Sunday, January 29, 2012

Greedy for Grace

We take communion at Riverwood every week. Some time ago, we used to take it monthly. We used to take it with grape juice and crackers. Now, we take it weekly, with wine (grape juice is available for those who don't partake) and a wonderful homemade rosemary bread.

Communion, to the non-initiated, is a sweet time where we symbolically partake in the Lord's Supper. Every communion, we hear this (from Luke 22):
"19 And he took bread, and when he had given thanks, he broke it and gave it to them, saying, 'This is my body, which is given for you. Do this in remembrance of me.' 20 And likewise the cup after they had eaten, saying, 'This cup that is poured out for you is the new covenant in my blood.'"
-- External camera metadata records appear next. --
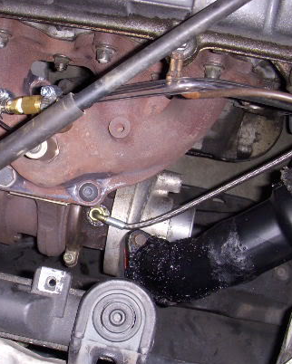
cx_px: 76
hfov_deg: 25.5
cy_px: 208
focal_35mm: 59
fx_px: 637
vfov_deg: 31.9
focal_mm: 6.3
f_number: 3.3
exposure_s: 1/30
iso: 100
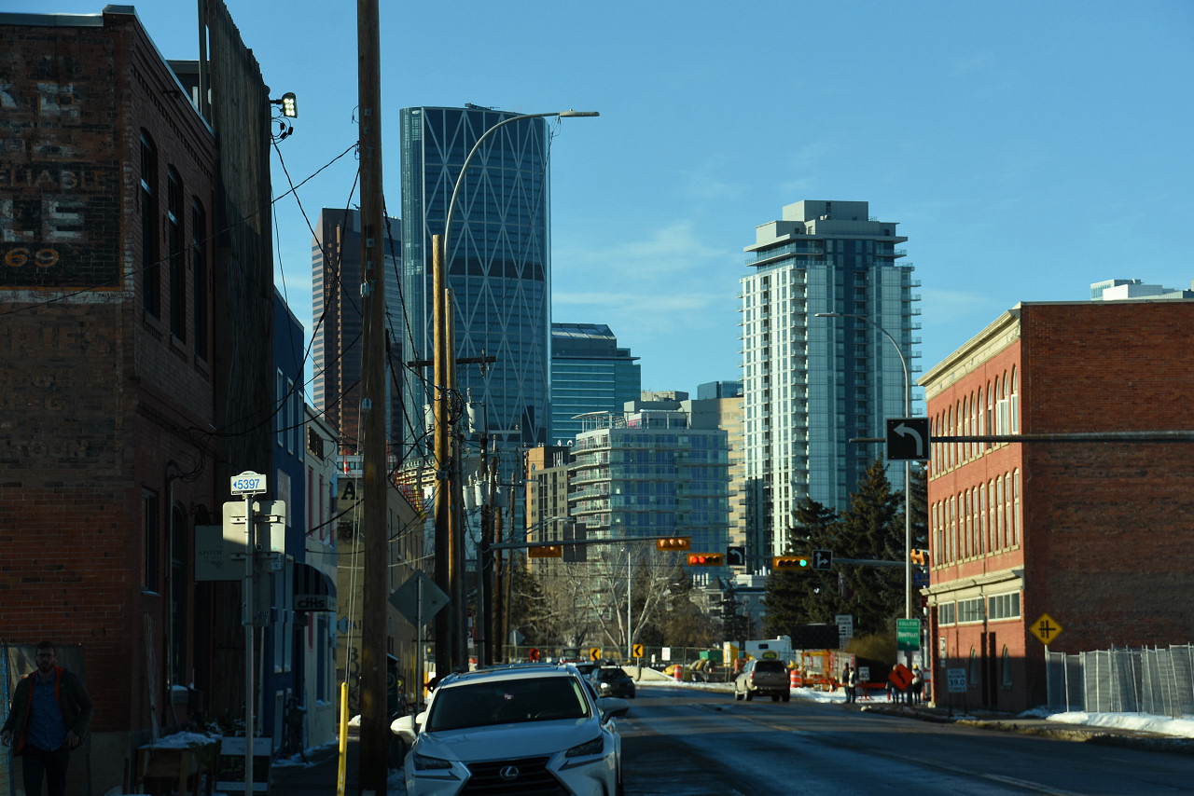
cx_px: 597
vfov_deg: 11.7
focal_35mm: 117
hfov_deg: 17.5
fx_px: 3881
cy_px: 398
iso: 200
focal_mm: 78
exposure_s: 1/640
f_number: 9
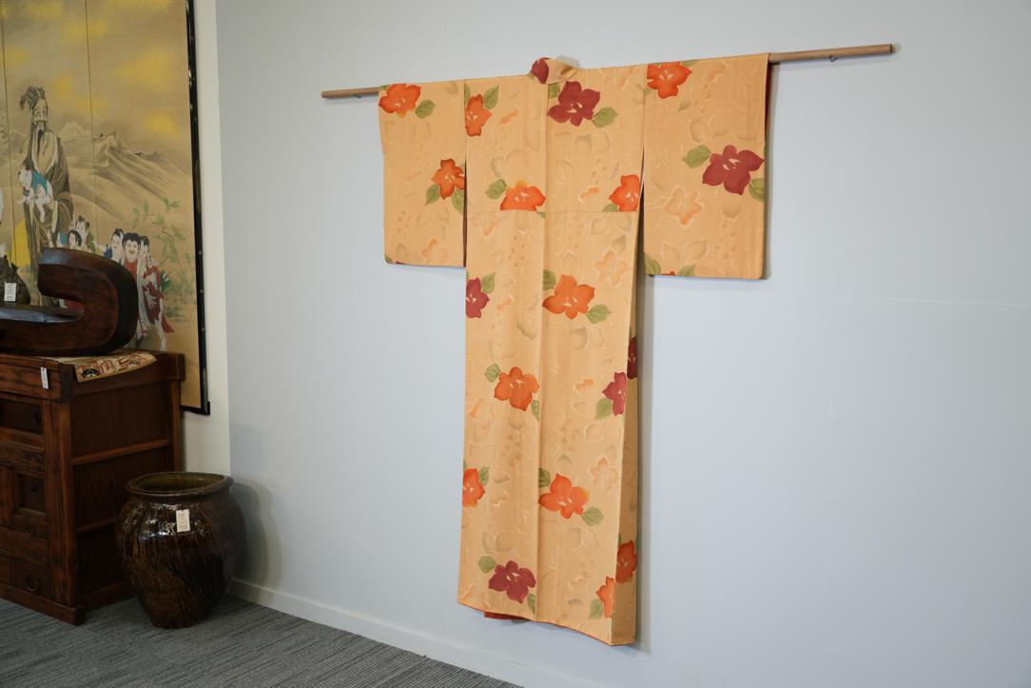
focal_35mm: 35
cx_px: 516
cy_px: 344
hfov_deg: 54.4
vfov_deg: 37.9
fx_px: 1002
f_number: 4
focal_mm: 35
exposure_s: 1/40
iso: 250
Tim, Eric, and Jimmy put together a great series of devotions on what communion is, the meaning of it, and also what communion isn't. I'm not going to re-hash that now, but I will say that I used to see communion as a time of repentance. Back in the day, with the grape juice and crackers, I used to pray, "God, I am so sorry for my sins, thank you for loving me, thank you for saving me, thank you for who You are." Then, it was all about trying to bridge the distance between me and God. Which wasn't a bad thing, but I'm not sure that repentance is what communion was pointing us to.
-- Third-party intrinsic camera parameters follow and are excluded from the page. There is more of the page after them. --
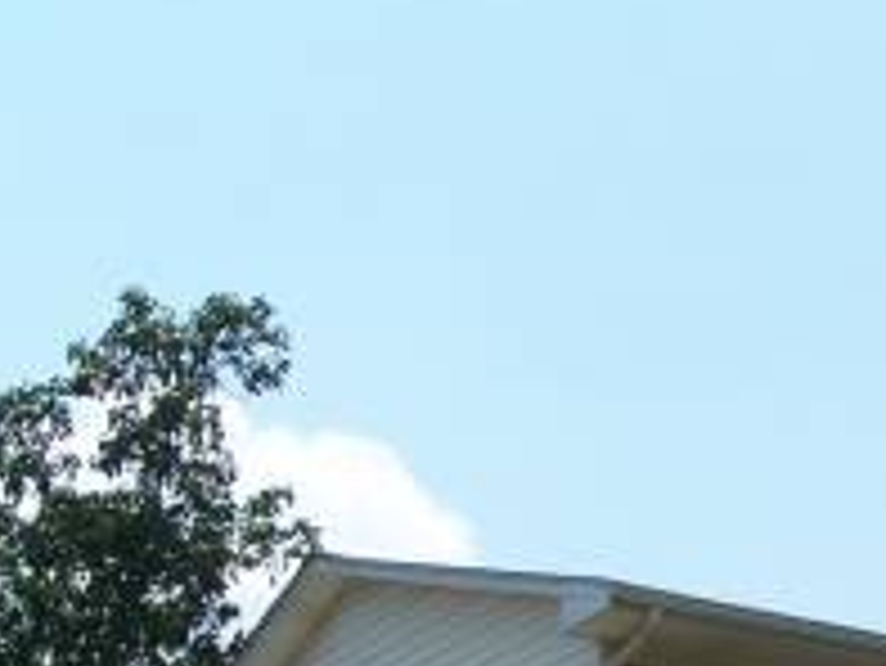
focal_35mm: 132
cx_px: 1059
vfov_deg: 11.1
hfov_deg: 14.5
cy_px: 688
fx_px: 3381
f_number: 4
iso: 80
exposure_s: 1/1000
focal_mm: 8.5
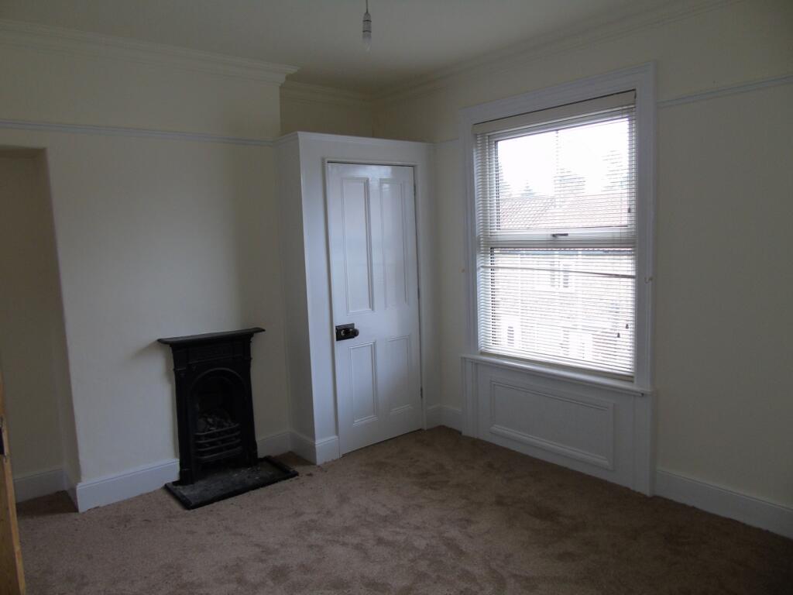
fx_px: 573
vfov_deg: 54.9
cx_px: 396
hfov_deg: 69.4
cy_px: 298
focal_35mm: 25
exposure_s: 1/30
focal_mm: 4.4
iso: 100
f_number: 3.4
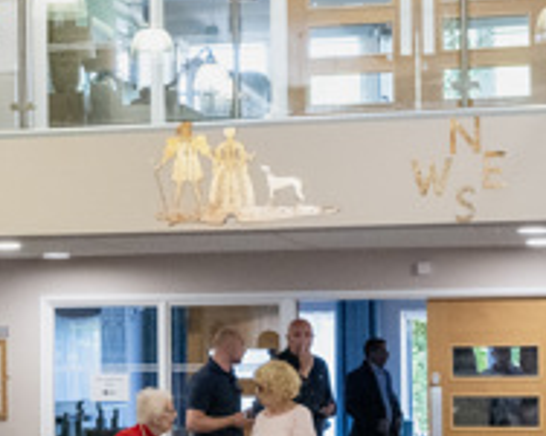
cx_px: -55
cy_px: 305
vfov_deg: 12.5
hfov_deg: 15.3
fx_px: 1986
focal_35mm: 123
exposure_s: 1/200
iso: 6400
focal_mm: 32
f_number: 8
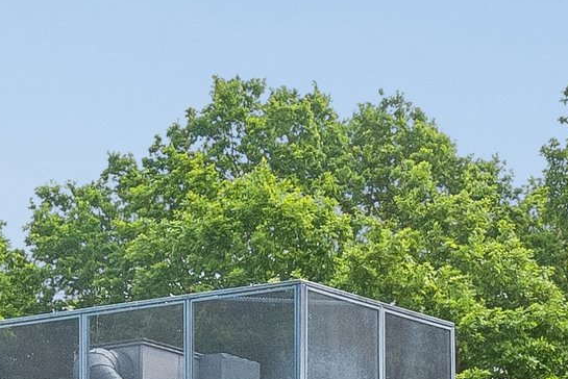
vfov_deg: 8.0
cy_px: 736
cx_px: 396
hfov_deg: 12.4
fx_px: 2605
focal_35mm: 165
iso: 200
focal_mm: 20
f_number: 10
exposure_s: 1/250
Over the past couple of years, my eyes have been opened to a different meaning. I also didn't realize the significance of taking communion weekly. Now, however, due to the meaning and frequency, I crave it. When we celebrate the sacrament of baptism rather than that of communion, I feel a pang of being slightly let down, even though baptism is just as important. Now, this is how I pray: "Joy, joy, joy! What a relief! I am being given a chance to participate in the new covenant, but it's not because of my own efforts, it's because of yours! Hallelujah!" Sometimes I don't even pray that. Sometimes I just sit there with a big grin in my heart. Sometimes I talk while the cups are being passed out. I mean, what's the point of being solemn? This is huge, this communion thing! Do we even understand how revolutionary this is, that we are being changed by the One who claims us, who redeems us, who loves us? I know that I really don't, I won't til I'm done and fully sanctified. But, what a gift! One of my favorite things is looking for the biggest piece of bread, the biggest portion of wine, and taking it. One time, I even accidently took two pieces, and I wasn't even sorry. The homemade bread, the wine, the partaking of it together with my covenant family...all of this seems designed to me as excellent symbols of the promise, of the blessings I am given, freely given, rather than the blessings that I might pass on or the blessings that might depend on me.

Yep, I'm greedy for this time. Hopefully at some point in my life I'll be a little less greedy with the bread and wine.